■ CONSIGNE
Retouchez l'extrait sur la traduction de The God of Small Things : recopiez tout ce qui va de « 5 MUNDAY, Jeremy. » jusqu'à « Seuil, 1987, p.7. », en remplaçant « Routledge » par « Taylor & Francis ».

■ PASSAGE RETENU
- - - - -
Finalement, l’absence d’un glossaire des mots malayalams qu’Arundhati Roy utilise en abondance dans son roman, pose un défi insurmontable chez les lecteurs français. C’est dans cette optique que se pose comme un vrai défi le problème de la traduction The God of Small Things, où l’interférence des langues indiennes telle que hindi et malayalam s’affiche nettement à tous les niveaux langagiers vers une troisième langue telle que, par exemple, le français. Ici le traducteur est obligé de rompre la dichotomie traditionnelle « langue source » – « langue cible » pour y inclure encore une langue vernaculaire véhiculant les concepts spécifiques de la culture source et un concept propres aux locuteurs indiens. Dans notre cas, les éléments constitutifs de cette triade sont les mots hindis et malayalams comme langue source, le français comme langue cible et la culture indienne comme culture source. Parfois, le traducteur évite l’utilisation d’emprunts en intégrant l’explication dans le corps du texte. Mais Claude Demanuelli emploie l’emprunt pour traduire les mots comme Paravan, mundu, Inquilab Zindabad! Orkunnilley et ainsi de suite. Sans un glossaire qui explique la signification et contexte culturelle de ces mots hindi et malayalam, la tâche de déchiffrage du texte pour le lecteur français’ s’avère extrêmement difficile car la culture source a une origine tout à fait différente. Dans ce contexte on peut citer Gérard Genette
« Le paratexte est donc pour nous ce à quoi un texte se fait livre et se propose comme tel a ses lecteurs et plus généralement au public. Plus d’une limite ou d’une frontière étanche ou (…) d’un vestibule qui offre a tout un chacun la possibilité d’entrée ou de rebrousser chemin2». Une telle analyse justifie notre démarche consistant à privilégier une étude approfondie du paratexte de ces romans en question.9
Ainsi pourrait-on dire en guise de conclusion que, Claude Demanuelli essaie d’emmener la culture de départ dans le texte d’arrivée en gardant certains éléments socio-culturels comme les proverbes, les dialectes et les parlers populaires, les expressions en hindi et malayalam. Mais, il est essentiel de comprendre le sens pour bien apprécier l’altérité, l’étrangeté du texte-source. Pour surmonter le défi de l’intraduisibilité du texte source le traducteur des littératures postcoloniales doivent employer intensivement les paratextes.
1Rushdie, Salman. Imaginary Homelands: Essays and Criticism, 1981-1991. London: Granta/Penguin, 1992. p. 13
2Genette, Gérard: Seuils. Paris: Éditions du Seuil, 1987.p. 14
3Ibid.
5 MUNDAY, Jeremy. Introducing translation studies. United Kingdom, Routledge, 2001. p. 152.
6Roy, Arundhati,The God of Small Things. London: Penguin Books, 2002. Print. p 31
7 Ibid. page 302.
8 Ibid. p. 269
9 Gérard Genette, Seuils, Editions Seuil, 1987, p.7.
- - - - -
■ EXTRAITS DE DONNÉES

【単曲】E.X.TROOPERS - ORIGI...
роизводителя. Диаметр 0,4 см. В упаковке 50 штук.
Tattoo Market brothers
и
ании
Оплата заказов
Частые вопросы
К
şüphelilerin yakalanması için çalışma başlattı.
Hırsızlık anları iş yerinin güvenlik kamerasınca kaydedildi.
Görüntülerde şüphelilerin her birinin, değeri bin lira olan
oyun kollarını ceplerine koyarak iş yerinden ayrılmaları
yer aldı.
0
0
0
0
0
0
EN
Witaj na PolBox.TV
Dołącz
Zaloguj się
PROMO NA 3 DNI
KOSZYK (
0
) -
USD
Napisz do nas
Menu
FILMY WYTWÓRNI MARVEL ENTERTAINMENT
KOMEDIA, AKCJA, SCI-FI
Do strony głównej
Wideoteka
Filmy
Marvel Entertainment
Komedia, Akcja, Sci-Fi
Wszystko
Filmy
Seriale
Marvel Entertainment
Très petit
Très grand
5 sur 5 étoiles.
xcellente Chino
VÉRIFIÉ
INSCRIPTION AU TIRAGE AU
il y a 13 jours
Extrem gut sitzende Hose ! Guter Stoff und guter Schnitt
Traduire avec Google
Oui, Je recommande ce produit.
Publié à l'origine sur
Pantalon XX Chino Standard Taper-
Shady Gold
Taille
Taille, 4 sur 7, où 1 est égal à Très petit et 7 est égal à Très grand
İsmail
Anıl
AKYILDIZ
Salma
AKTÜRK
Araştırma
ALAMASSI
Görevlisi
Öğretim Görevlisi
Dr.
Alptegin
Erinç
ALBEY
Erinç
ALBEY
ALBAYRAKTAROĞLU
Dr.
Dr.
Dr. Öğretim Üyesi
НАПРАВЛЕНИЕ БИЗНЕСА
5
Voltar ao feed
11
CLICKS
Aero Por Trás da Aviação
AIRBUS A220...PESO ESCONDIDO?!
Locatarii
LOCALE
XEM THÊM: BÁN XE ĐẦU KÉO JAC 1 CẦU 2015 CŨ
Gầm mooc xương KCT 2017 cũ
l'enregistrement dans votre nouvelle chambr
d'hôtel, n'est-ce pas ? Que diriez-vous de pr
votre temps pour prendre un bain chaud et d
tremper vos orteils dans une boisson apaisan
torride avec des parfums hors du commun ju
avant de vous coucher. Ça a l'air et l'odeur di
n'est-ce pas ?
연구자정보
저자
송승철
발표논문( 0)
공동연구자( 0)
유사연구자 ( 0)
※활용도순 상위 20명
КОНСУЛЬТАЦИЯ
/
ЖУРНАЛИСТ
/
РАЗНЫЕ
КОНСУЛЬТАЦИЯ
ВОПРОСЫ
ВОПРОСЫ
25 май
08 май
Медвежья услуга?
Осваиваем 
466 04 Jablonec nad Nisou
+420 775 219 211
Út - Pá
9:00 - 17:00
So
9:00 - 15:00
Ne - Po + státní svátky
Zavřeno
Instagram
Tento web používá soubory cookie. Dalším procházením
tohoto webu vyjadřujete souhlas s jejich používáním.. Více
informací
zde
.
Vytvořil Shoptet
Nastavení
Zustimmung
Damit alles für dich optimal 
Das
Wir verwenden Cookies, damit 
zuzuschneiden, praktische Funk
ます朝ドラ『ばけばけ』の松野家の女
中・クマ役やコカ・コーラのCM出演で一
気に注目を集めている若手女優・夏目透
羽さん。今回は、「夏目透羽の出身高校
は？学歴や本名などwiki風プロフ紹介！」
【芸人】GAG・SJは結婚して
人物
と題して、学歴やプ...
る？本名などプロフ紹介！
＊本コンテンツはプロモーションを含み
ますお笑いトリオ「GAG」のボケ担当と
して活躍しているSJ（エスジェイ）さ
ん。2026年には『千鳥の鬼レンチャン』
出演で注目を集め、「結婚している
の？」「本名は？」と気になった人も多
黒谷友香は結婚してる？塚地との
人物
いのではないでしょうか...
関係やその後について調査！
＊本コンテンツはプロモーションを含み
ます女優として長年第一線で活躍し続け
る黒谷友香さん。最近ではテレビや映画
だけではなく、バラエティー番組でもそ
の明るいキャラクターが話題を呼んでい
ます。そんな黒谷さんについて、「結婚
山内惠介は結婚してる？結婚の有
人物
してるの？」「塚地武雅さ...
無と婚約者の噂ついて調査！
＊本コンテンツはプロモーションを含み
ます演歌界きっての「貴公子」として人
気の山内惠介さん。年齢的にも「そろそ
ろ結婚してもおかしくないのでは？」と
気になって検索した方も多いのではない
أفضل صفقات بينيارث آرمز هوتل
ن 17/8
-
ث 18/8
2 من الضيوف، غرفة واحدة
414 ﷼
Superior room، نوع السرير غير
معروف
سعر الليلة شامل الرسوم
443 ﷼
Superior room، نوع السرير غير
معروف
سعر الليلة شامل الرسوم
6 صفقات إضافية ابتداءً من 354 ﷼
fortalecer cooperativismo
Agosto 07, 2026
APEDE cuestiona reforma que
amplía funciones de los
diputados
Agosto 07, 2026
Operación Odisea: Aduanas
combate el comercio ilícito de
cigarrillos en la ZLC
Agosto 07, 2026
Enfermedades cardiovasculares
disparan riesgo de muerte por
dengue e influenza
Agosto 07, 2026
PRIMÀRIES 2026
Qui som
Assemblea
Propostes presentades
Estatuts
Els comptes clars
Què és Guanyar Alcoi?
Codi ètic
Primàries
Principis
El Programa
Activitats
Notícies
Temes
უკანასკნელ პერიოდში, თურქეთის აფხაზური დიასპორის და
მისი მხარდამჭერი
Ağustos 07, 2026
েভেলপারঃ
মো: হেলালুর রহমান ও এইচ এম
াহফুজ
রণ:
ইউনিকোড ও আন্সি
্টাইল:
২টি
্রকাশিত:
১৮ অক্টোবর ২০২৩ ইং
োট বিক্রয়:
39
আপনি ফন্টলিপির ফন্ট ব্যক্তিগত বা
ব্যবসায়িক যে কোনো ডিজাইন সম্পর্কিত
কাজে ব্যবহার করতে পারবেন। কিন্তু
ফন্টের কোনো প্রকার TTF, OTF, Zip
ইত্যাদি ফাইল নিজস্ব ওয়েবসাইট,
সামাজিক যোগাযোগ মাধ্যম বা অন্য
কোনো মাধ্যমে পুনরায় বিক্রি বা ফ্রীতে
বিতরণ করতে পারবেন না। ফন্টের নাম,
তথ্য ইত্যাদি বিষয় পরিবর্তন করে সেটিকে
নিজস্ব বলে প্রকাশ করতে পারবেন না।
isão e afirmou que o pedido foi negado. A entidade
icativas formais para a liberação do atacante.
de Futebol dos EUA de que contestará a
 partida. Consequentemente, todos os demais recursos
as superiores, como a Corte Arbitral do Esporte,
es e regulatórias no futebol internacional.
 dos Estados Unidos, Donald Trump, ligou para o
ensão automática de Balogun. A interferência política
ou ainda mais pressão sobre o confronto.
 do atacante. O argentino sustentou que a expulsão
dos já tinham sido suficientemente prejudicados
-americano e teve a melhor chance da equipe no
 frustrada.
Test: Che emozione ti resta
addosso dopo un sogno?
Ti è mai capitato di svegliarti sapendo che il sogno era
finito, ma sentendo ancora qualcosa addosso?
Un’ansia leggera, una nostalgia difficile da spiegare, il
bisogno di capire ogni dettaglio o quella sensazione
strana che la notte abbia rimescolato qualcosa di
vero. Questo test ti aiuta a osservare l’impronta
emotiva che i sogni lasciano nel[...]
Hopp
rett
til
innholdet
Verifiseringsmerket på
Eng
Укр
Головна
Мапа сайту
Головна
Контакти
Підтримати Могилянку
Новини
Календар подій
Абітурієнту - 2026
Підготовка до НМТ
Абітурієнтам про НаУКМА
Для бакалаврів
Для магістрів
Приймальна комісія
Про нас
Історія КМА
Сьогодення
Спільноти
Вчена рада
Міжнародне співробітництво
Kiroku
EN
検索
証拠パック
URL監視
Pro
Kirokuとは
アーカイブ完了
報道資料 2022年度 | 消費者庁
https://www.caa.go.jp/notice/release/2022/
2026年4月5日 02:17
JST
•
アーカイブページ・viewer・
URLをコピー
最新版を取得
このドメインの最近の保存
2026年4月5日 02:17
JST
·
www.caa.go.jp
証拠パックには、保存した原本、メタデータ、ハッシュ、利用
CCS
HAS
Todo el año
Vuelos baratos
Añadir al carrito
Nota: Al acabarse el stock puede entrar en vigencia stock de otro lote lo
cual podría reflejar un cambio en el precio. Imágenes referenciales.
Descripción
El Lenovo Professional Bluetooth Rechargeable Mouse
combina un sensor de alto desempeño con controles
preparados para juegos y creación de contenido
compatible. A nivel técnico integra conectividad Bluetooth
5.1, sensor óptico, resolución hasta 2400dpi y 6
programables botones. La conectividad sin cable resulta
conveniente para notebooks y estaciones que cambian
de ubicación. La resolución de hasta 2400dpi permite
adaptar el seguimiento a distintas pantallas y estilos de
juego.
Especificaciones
- - - - -
■ RÉPONSE RÉDIGÉE
5 MUNDAY, Jeremy. Introducing translation studies. United Kingdom, Taylor & Francis, 2001. p. 152.
6Roy, Arundhati,The God of Small Things. London: Penguin Books, 2002. Print. p 31
7 Ibid. page 302.
8 Ibid. p. 269
9 Gérard Genette, Seuils, Editions Seuil, 1987, p.7.